I never did any drugs for my cycling, except a few caffeine pills before a race (within the legal limit) and my stomach was a mess the whole time.  I tried the method of working hard and it gave me several years of joy, lots of pain and suffering and great memories.  But I can look back on my time in the saddle and know that every time I did great, it was because of my own ability and hard work.  And every time I did poorly or not quite up to my expectations – well, I’m still trying to find an excuse for those times.  But in the meantime, I’ll relive my glory days with a clean conscience and a few laughs.

Tuesday, February 01, 2011

The 3/5ths Compromise and Chris Matthews


Just recently there has been some discussion in politics relating to the 3/5ths compromise included in the constitution from the 1787 Constitutional Convention.  It was postulated by Chris Matthews of MSNBC, that this clause to the US Constitution was in fact proof of America’s racist past and more specifically that of our founders.

What is the 3/5ths Compromise? 
Article 1, Section 2, Paragraph 3 of the US Constitution reads:

Representatives and direct taxes shall be apportioned among the several States which may be included within this Union, according to their respective Numbers, which shall be determined by adding to the whole Number of free Persons, including those bound to Service for a Term of Years, and excluding Indians not taxed, three fifths of all other perons.

Reading that clause, it is obvious this paragraph is specific to apportionment for Representatives and taxes.  Remember, at the time of the writing of the Constitution slaves did not have voting rights and contrary to the beliefs of Chris Matthews the 3/5ths Compromise was not about reducing a slave to that of less than one person.

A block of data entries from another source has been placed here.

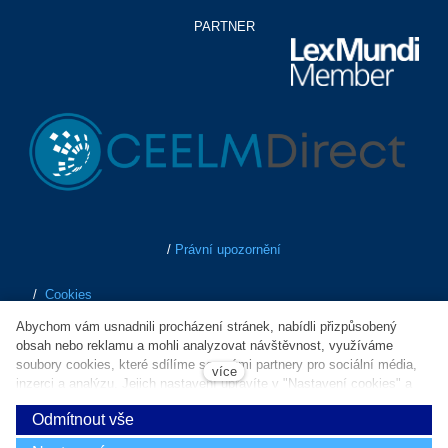
PARTNER
/
Právní upozornění
/
Cookies
Abychom vám usnadnili procházení stránek, nabídli přizpůsobený
/
Ochrana osobních údajů
obsah nebo reklamu a mohli analyzovat návštěvnost, využíváme
soubory cookies, které sdílíme se svými partnery pro sociální média,
více
inzerci a analýzu. Jejich nastavení upravíte v "Nastavení cookies" a
/
Obchodní podmínky
kdykoliv jej můžete změnit v patičce webu. Souhlasíte s používáním
Odmítnout vše
cookies?
/
Whistleblowing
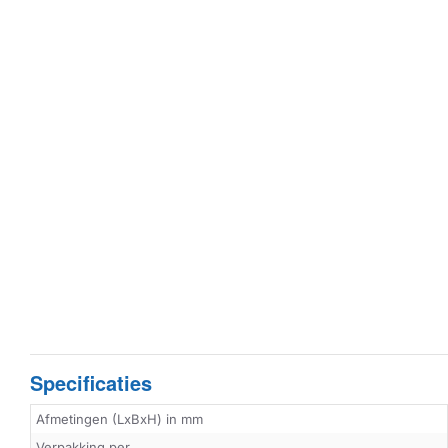
Specificaties
Afmetingen (LxBxH) in mm
Verpakking per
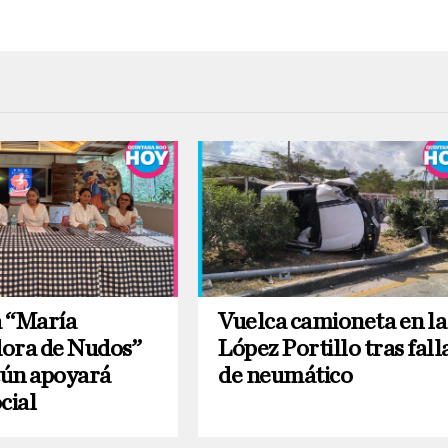
 “María
Vuelca camioneta en la
ora de Nudos”
López Portillo tras fall
ún apoyará
de neumático
cial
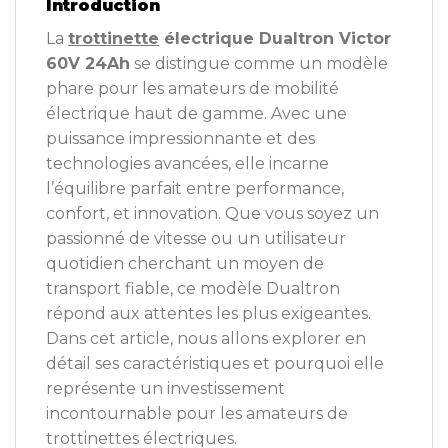
Introduction
La
trottinette
électrique Dualtron Victor
60V 24Ah
se distingue comme un modèle
phare pour les amateurs de mobilité
électrique haut de gamme. Avec une
puissance impressionnante et des
technologies avancées, elle incarne
l’équilibre parfait entre performance,
confort, et innovation. Que vous soyez un
passionné de vitesse ou un utilisateur
quotidien cherchant un moyen de
transport fiable, ce modèle Dualtron
répond aux attentes les plus exigeantes.
Dans cet article, nous allons explorer en
détail ses caractéristiques et pourquoi elle
représente un investissement
incontournable pour les amateurs de
trottinettes électriques.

What was the purpose of the Clause?
 The Southern states were in effect slave states whereas the northern states were manufacturing with their delegates tending towards the end of slavery altogether.  The Southern states wanted the luxury of counting every slave as property for the purpose of the census and therefore retain power over the Northern states in terms of their representation in Congress.  The true abolitionists in the North wanted slaves to count for ZERO persons and thus creating a level playing field with the South in terms of voting and representation.  Eventually, the true equitable situation would be for all people to be free and have voting rights.  But without a compromise, the South would not sign on and the concept of a United States would be lost.

The Ultimate IMPACT -
The true impact is that the South wouldn’t have joined the final agreement founded at the Constitutional Convention of 1787 if it wasn’t for the 3/5ths compromise approach.  This compromise set in motion the ability to dismantle the Southern states strangle hold on Power (which wouldn’t have happened if they counted every slave as one person).  Think about Slavery as a global concept and the years and years of this evil practice with the consent of country after country and government after government.  Yet here is this newly formed country and government that sets up the concept of ridding slavery altogether and then fights a brutal war totally obliterating slavery within 90 years of it’s inception.  That took progress, patience and some serious divinely-inspired forethought.

Revising History to Score a Political Point?
Maybe Chris Matthews should be forgiven for his mistaken interpretation of the Constitution.  Even Frederic Douglass, the great Black Abolitionist of the 1800’s first thought the 3/5th’s Compromise was a pro-slavery clause.  But after further review of the notes from the Constitutional Convention and discussions with Abraham Lincoln, Frederic Douglass came to the realization that this clause and the Constitution as a whole was an anti Slavery document.

Regardless, let’s not let some blowhard political pundit (Matthews) change history to his advantage just because it serves his purpose to denigrate another person with whom he disagrees with on taxes or healthcare.